Global warming hot topic for SCAPCA
Members of the Spokane County Air Pollution Control Authority board debated global warming Thursday, and one member questioned the science cited by backers of the Kyoto treaty.
The debate was sparked when the interim director of the control authority asked the board if the agency should send a letter to Mayor Dennis Hession requesting that Spokane join 200 other cities that have agreed to take actions to reduce global warming.
“I really have questions as far as, really, the validity of the science of a lot of this,” said at-large SCAPCA board member Michele Pope. “It looks to me like it’s lobbying for more regulation…. To me that just doesn’t sit well.”
Jeff Corkill, an Eastern Washington University chemistry professor, was the only SCAPCA member who argued that it should send the recommendation.
“I would just completely disagree completely with that,” Corkill said, regarding Pope’s discussion about global warming. Sending the recommendation to the mayor “fits into the missions of SCAPCA in that the aims of this accord are to improve air quality.”
The Kyoto Protocol, adopted in 1997, requires 35 industrialized nations to cut emissions of gases blamed for rising temperatures, according to the Associated Press. The treaty has been ratified by at least 140 nations, but the United States has said the restrictions are flawed and could hurt its economy.
“First of all, the United States doesn’t even participate in the Kyoto Protocol event, and the paper here, it says, they’ve been looking at data for the last decade,” Pope said. “Well, looking at climate trends, you have to look farther back than 10 years.”
Corkill said the science overwhelming shows a link between global warming and air pollution.
Hundreds of scientists “have recognized that global warming is for real and that ignoring it is to the detriment of future generations of Spokane, Washington and the United States.”
Last year, the U.S. Conference of Mayors started an effort, led by Seattle Mayor Greg Nickels, to persuade cities to adopt global warming measures on their own. More than 200 municipalities, including New York, Chicago, Tacoma and Billings have agreed to the Kyoto pledge, which asks cities to increase fuel efficiency of their vehicles, reduce sprawl, increase recycling and take other actions.
SCAPCA Interim Director Ron Edgar said the agency isn’t charged with monitoring greenhouse gases.
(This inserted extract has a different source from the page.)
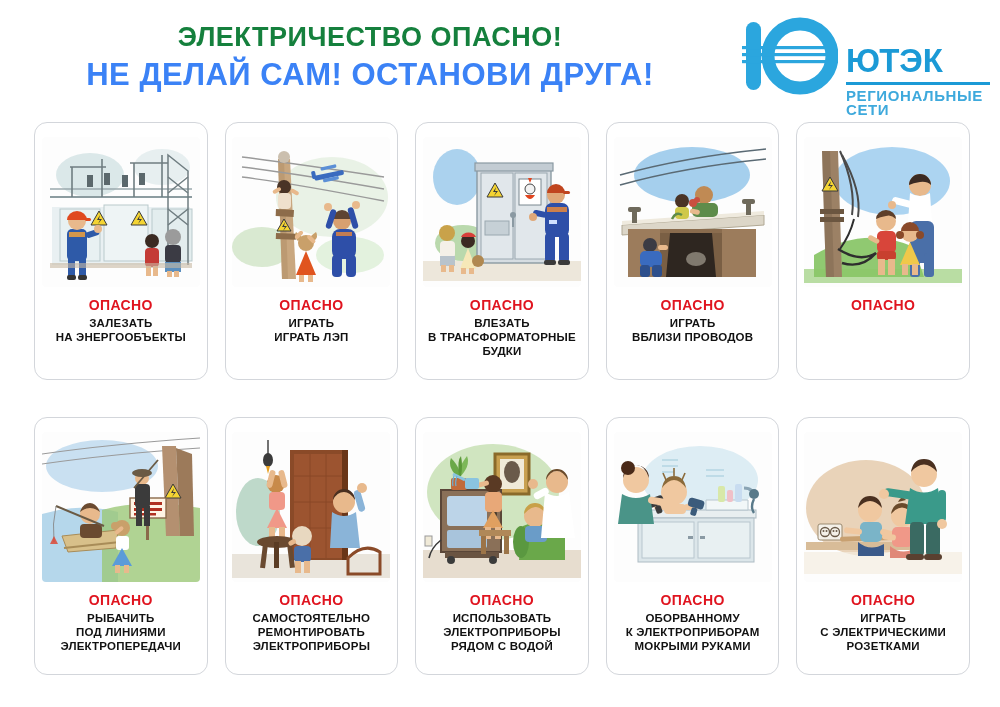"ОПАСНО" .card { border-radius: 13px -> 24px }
However, adopting Kyoto measures would help other emissions that SCAPCA does measure, such as particulate matter.
“That is why I actually was asking the board that we consider supporting this agreement or at least asking the cities to consider,” Edgar said.
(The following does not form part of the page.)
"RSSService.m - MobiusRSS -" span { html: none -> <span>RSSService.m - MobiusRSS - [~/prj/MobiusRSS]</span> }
Other board members said the control authority should stay out of city business unless asked to comment by the mayor. They also said the Kyoto measures, especially ones involving land, go beyond SCAPCA’s mission.
“I do not believe that it is within SCAPCA’s primary mission to intervene in land-use decisions,” said Spokane County Commissioner Todd Mielke, who sits on the SCAPCA board.
At the end of the discussion, board members decided to approach mayors to see if they want SCAPCA to provide a recommendation.
Reached Thursday evening, Hession said he plans to explore the possibility of joining the global warming effort.
“Whether all the science is there to support global warming, we know there are impacts of burning fossil fuels,” Hession said. “We have a lot at stake if it’s true.”